The first two sons committed suicide in the early 20th century, a third disappeared and was presumed dead in the US, while a fourth killed himself at the end of WW1 in murky circumstances. So, three brothers dead of suicide and another never heard from again. The final two brothers - the two youngest - were strange birds themselves. Paul, who lost his right arm in action in WW1, was a pianist - all members of the family were musical - and performed special piano compositions with his left hand. He had a career of sorts in both Europe and the United States. The other son, Ludwig, was a famous philosopher, based mainly in Cambridge, England, but lived here and there during his adulthood, often taking menial jobs as a way of supporting himself and avoiding interaction with the world around him. Ludwig was gay and had many "crushes" and a few relationships but was mainly a loner. Paul, who was straight, waited til he was in his 50's to finally marry a woman 28 years younger than himself, with whom he had already fathered two daughters at the time of their marriage.

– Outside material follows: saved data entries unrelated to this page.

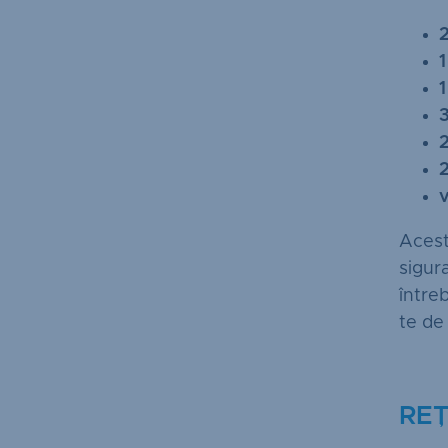
Acest
sigura
între
te de
RE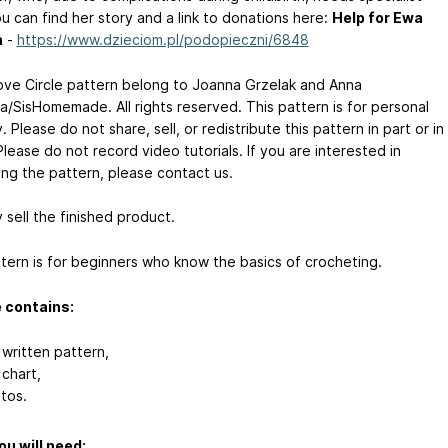
u can find her story and a link to donations here:
Help for Ewa
a
-
https://www.dzieciom.pl/podopieczni/6848
ve Circle pattern belong to Joanna Grzelak and Anna
ka/SisHomemade. All rights reserved. This pattern is for personal
. Please do not share, sell, or redistribute this pattern in part or in
lease do not record video tutorials. If you are interested in
ing the pattern, please contact us.
 sell the finished product.
tern is for beginners who know the basics of crocheting.
e contains:
 written pattern,
 chart,
tos.
u will need: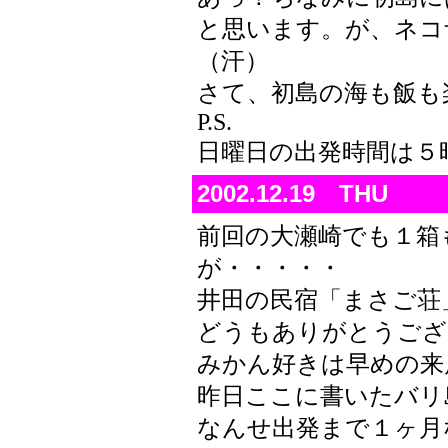
と思います。が、ネコ
（汗）
さて、初島の海も飯も
P.S.
日曜日の出発時間は５
2002.12.19 THU
前回の大瀬崎でも１箱
が・・・・・
井田の民宿「まさご荘
どうもありがとうございま
みかん好きは早めの来店
昨日ここに書いたバリ
なんせ出発まで１ヶ月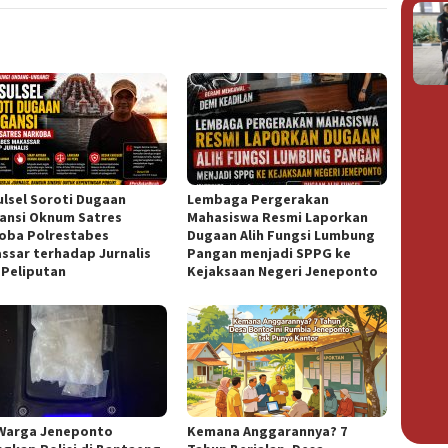
Sulsel Soroti Dugaan
Lembaga Pergerakan
ansi Oknum Satres
Mahasiswa Resmi Laporkan
oba Polrestabes
Dugaan Alih Fungsi Lumbung
ssar terhadap Jurnalis
Pangan menjadi SPPG ke
 Peliputan
Kejaksaan Negeri Jeneponto
Warga Jeneponto
Kemana Anggarannya? 7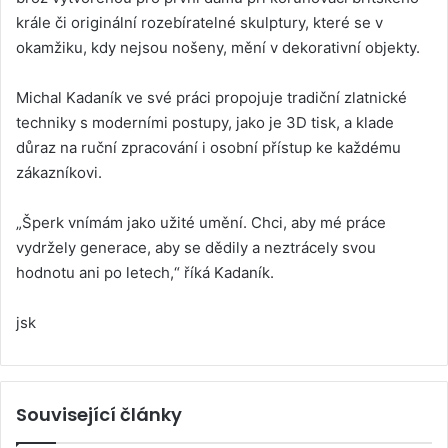
krále či originální rozebíratelné skulptury, které se v
okamžiku, kdy nejsou nošeny, mění v dekorativní objekty.
Michal Kadaník ve své práci propojuje tradiční zlatnické
techniky s moderními postupy, jako je 3D tisk, a klade
důraz na ruční zpracování i osobní přístup ke každému
zákazníkovi.
„Šperk vnímám jako užité umění. Chci, aby mé práce
vydržely generace, aby se dědily a neztrácely svou
hodnotu ani po letech,“ říká Kadaník.
jsk
Související články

The three Wittgenstein sisters were equally as odd as their brothers. The oldest daughter remained at home, never marrying, and finally evolving into a very mannish-looking old woman. The two younger daughters did marry, one very unhappily but producing two sons; the other marrying and maintaining a somewhat happy relationship with her husband and raising a family together. The sisters also survived the war; two in Vienna and one in the US. But few of the siblings were on speaking terms at the end. Long-standing family feuds - both real and imagined - tore the family apart.
Okay, here's what I find interesting. The Wittgenstein family were practicing Catholics and Protestants, but had three Jewish grandparents. All three grandparents converted to Christianity, seemingly as a way to assimilate into modern Austrian society. The family, by the time the eight children of Karl Wittgenstein were born, maintained their Christian identity by denying their Jewish roots. However, when the Nazis took power in the 1930's and after the Anschluss in 1938, having three Jewish grandparents - no matter how many conversion slips they could produce - still made the Wittgensteins Jewish under Nazi law. For the children still living in the Ostreich, this made a difference between life and death, and between fortune and prosperity. The way to "get around" the "fully-Jewish" status accorded to the Wittgensteins, was to try to "de-Judify" the family even further by getting one of the grandparents - in this case the father of Karl - declared the illegitimate son of a Christian father, rather than the legitimate son Jewish father. So, papers had to be produced, from 1802, testifying that Karl Wittgenstein's father, Herman Christian Wittgenstein, was the son of a Christian, rather than a Jew. This was done to gain the family members "Mischling" status, providing some protection from the Nazi laws.
My question, which is not exactly about the Wittgenstein family but they are a very good example of converting through assimilation, is how many Jews in western and middle Europe did so in the 19th century? We speak today of losing Jews through assimilation, but I'd love to know how many were lost in earlier times. I'll bet it was a fairly large number, particularly those who were the more affluent after the Napoleonic laws giving Jews citizenship.
Waugh's book is a very well-written look at a "dysfunctional" family that began with so much in terms of money and brilliance, but has over the generations been whittled down to two or three survivors.